EXTRAIT SOURCE:
----------------------------------------
1648-1660 : « Le Déluge » (potop)

Succédant alors à son frère, Jean II Casimir (1648-1668) ne peut conjurer les périls. Alliés d’abord aux Turco-Tatars (1648-1651), les Cosaques se placent sous l’autorité du tsar (1654), qui envahit la Biélorussie et la Lituanie ; les Suédois conquièrent la presque totalité du pays grâce à la trahison des nobles et aux sympathies des dissidents (1655). Un sursaut populaire, national et religieux — marqué par la résistance victorieuse du monastère Jasna Góra de Częstochowa — et l’intervention d’autres puissances libèrent le pays.


1660-1668 : triste bilan

La Suède garde la Livonie (paix d’Oliwa, 1660), la Pologne doit céder à la Russie Smolensk et la rive gauche du Dniepr (paix d’Androussovo, 1667).
----------------------------------------
INFORMATIONS FOURNIES:

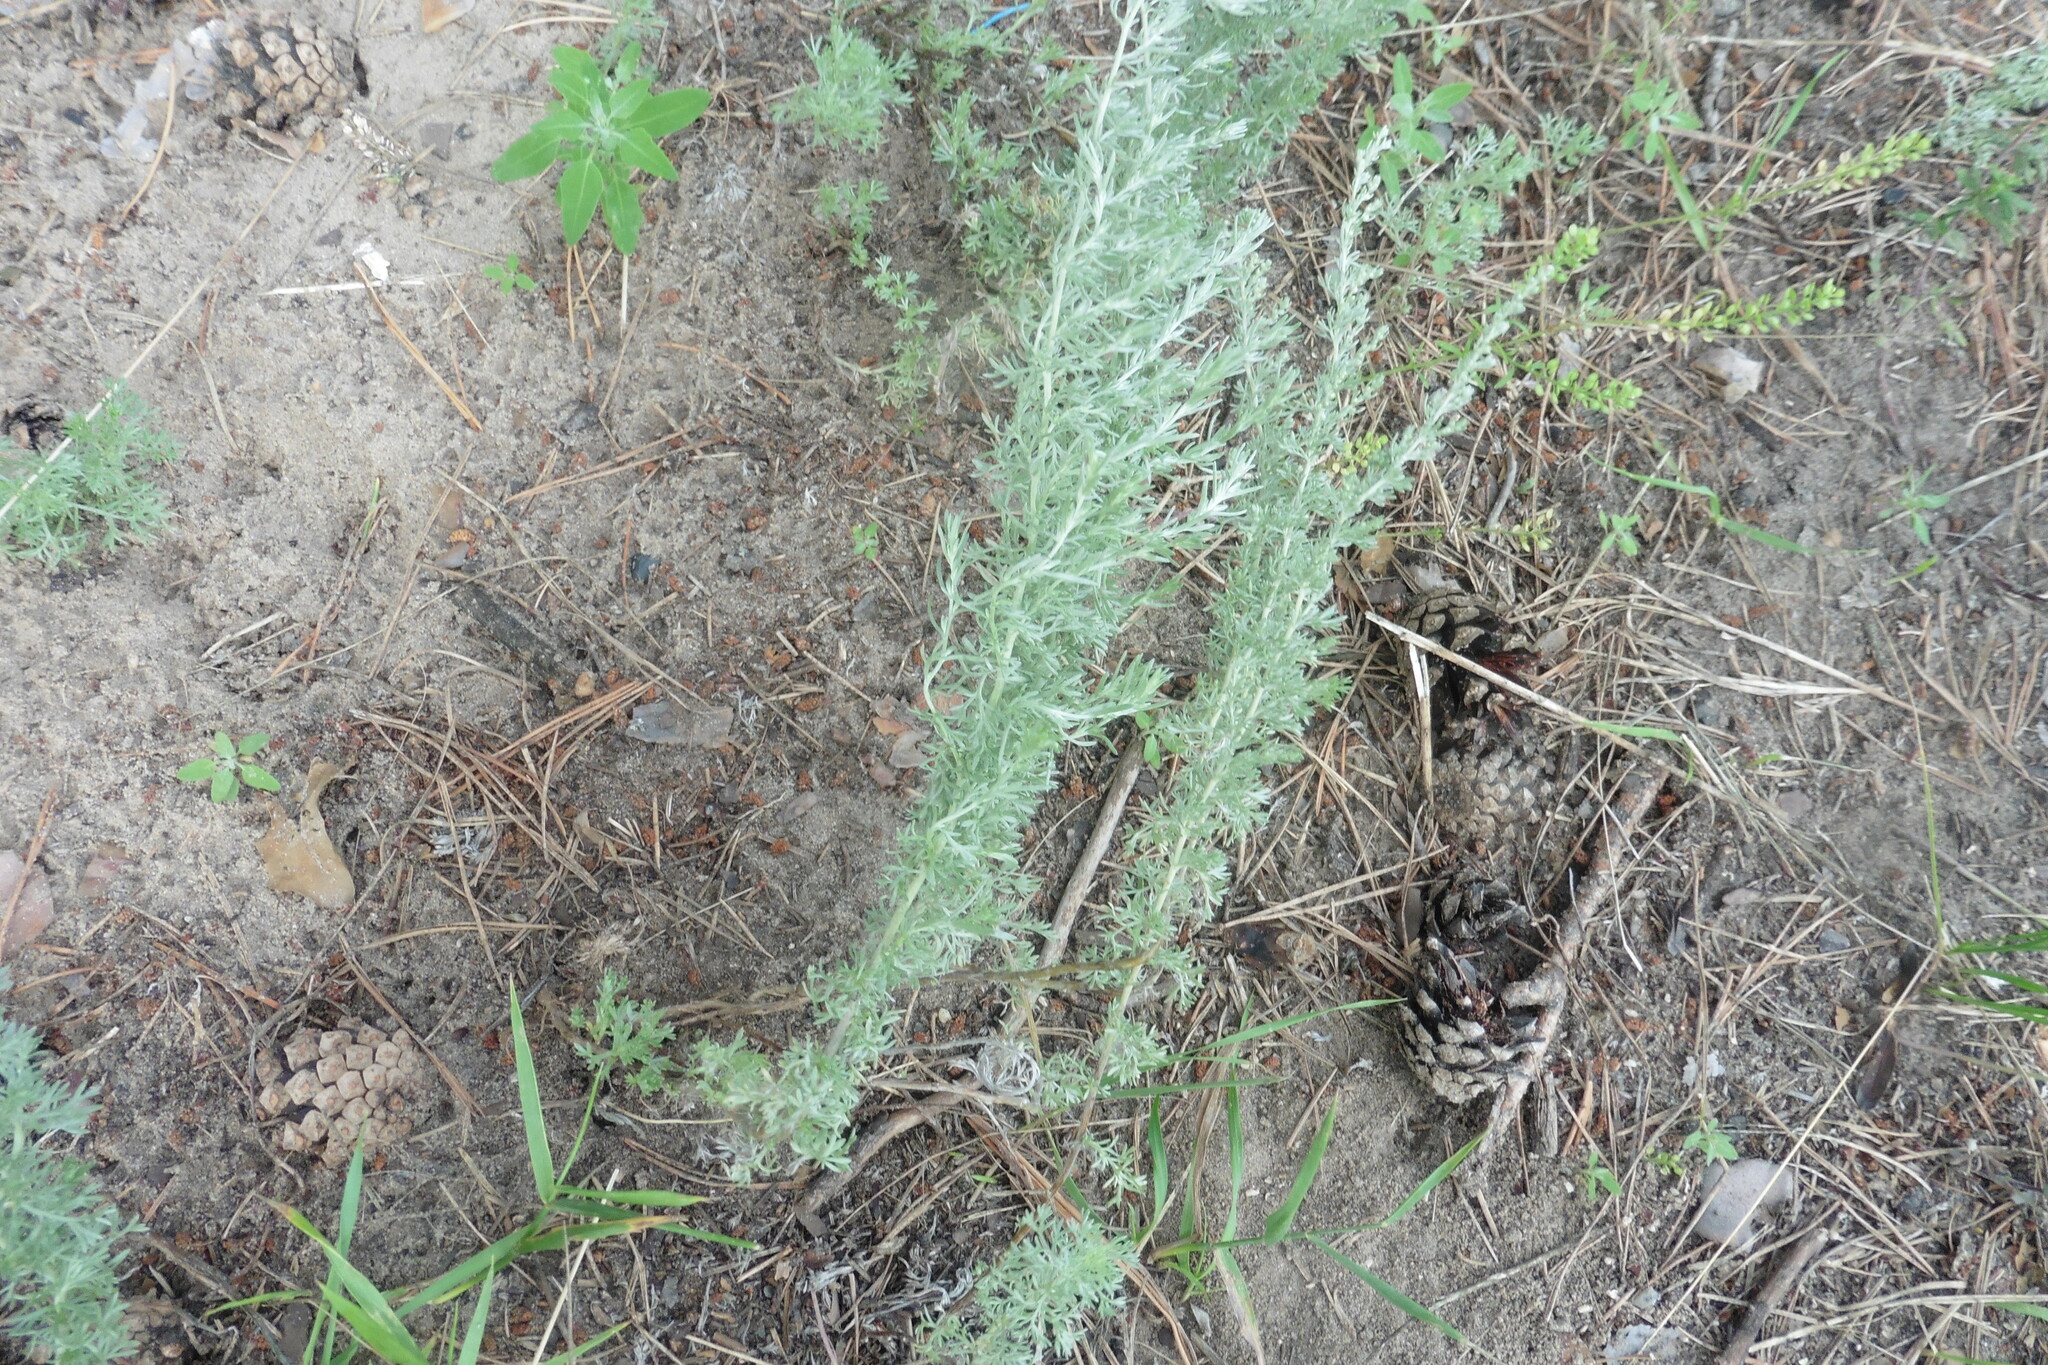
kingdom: Plantae
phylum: Tracheophyta
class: Magnoliopsida
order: Asterales
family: Asteraceae
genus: Artemisia
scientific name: Artemisia austriaca
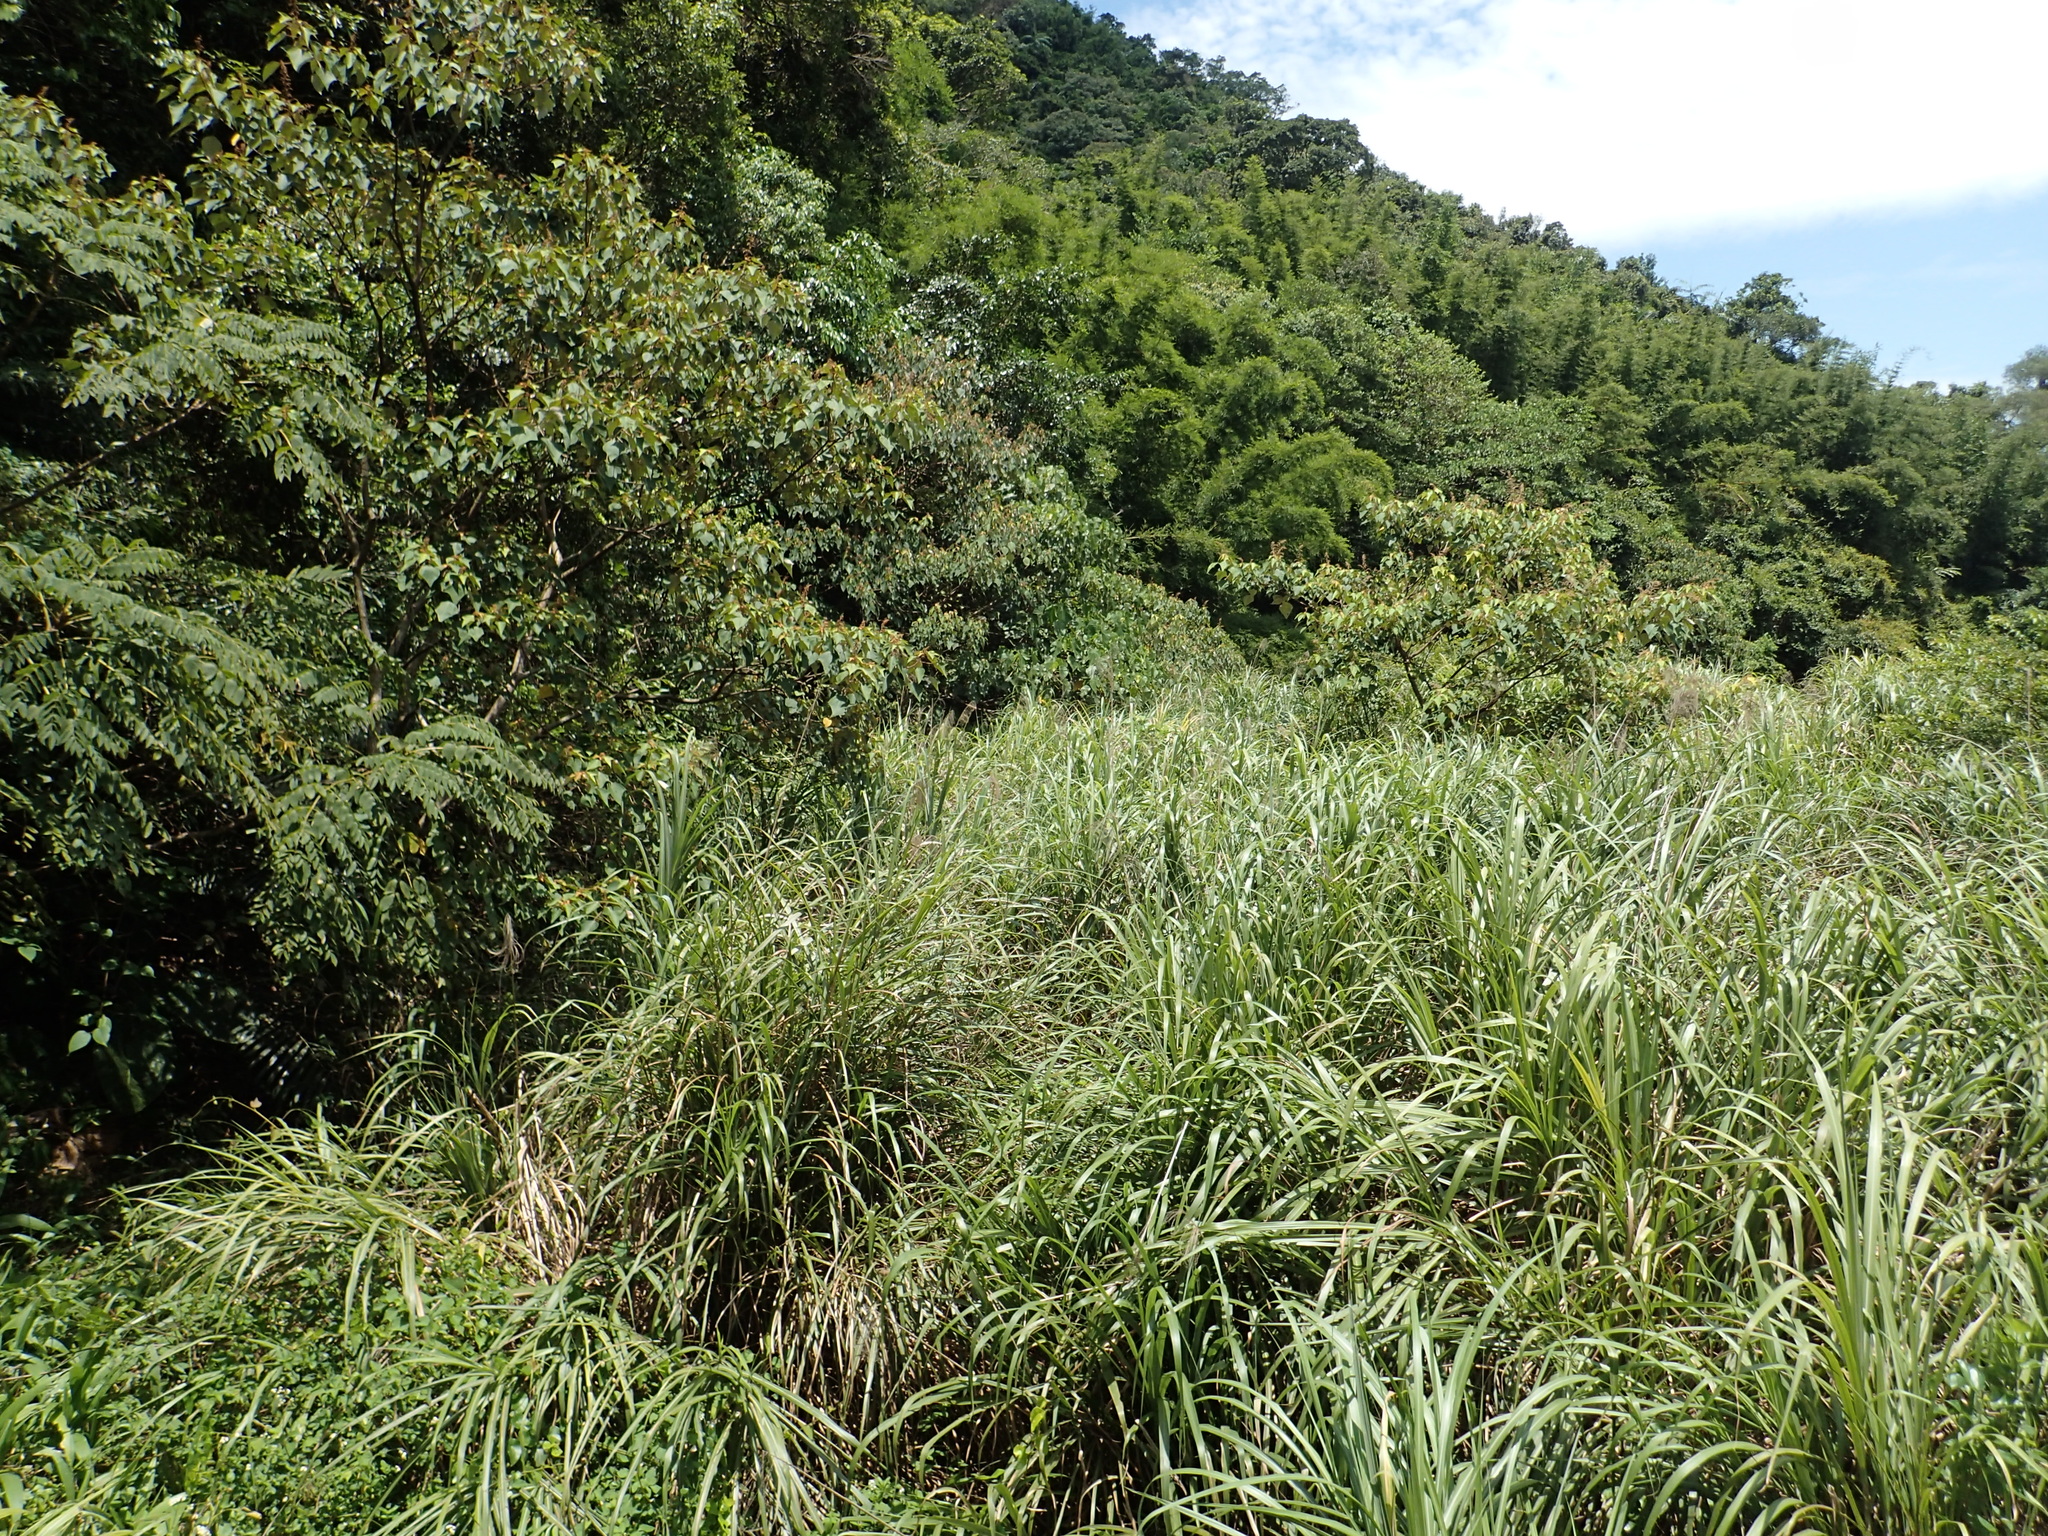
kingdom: Plantae
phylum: Tracheophyta
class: Liliopsida
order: Poales
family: Poaceae
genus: Miscanthus
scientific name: Miscanthus sinensis
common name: Chinese silvergrass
----------------------------------------
CONSIGNES:
• 1. Dans l'extrait sur l'histoire de la Pologne de 1648 à 1668 :
(a) En quelle année les Cosaques se placent-ils sous l'autorité du tsar ?
(b) Quel monastère a mené une résistance victorieuse ?
(c) Par quelle paix la Suède garde-t-elle la Livonie ?
• 2. Poursuivez l'extrait sur l'histoire de la Pologne de 1648 à 1668 après sa dernière phrase.

RÉPONSES DANS L'ORDRE:
• 1.
(a) En 1654.
(b) Le monastère Jasna Góra de Częstochowa.
(c) Par la paix d'Oliwa, en 1660.

• 2.
Le pays est couvert de ruines : Wilno incendiée, Varsovie trois fois pillée, aucune ville n’a échappé à l’ennemi, excepté Lvov. La population a diminué de 30 p. 100, les champs sont en friches, l’exportation des grains par Gdańsk s’est effondrée : 200 000 t par an en 1618, 110 000 t en 1651, 1 980 t en 1659. Ruinée, incapable de reconstruire ses domaines, la moyenne noblesse entre au service des magnats. L’application à partir de 1652 du liberum veto, par lequel un opposant peut « rompre la diète », annulant ce qu’elle a décidé dans sa session, ouvre la voie à une complète anarchie. L’opposition violente des nobles torpille toutes les tentatives du roi pour raffermir le pouvoir monarchique (fronde de Jerzy Sebastian Lubomirski, 1665-1666) : désabusé, Jean II Casimir abdique en 1668.


La décadence (1668-1763)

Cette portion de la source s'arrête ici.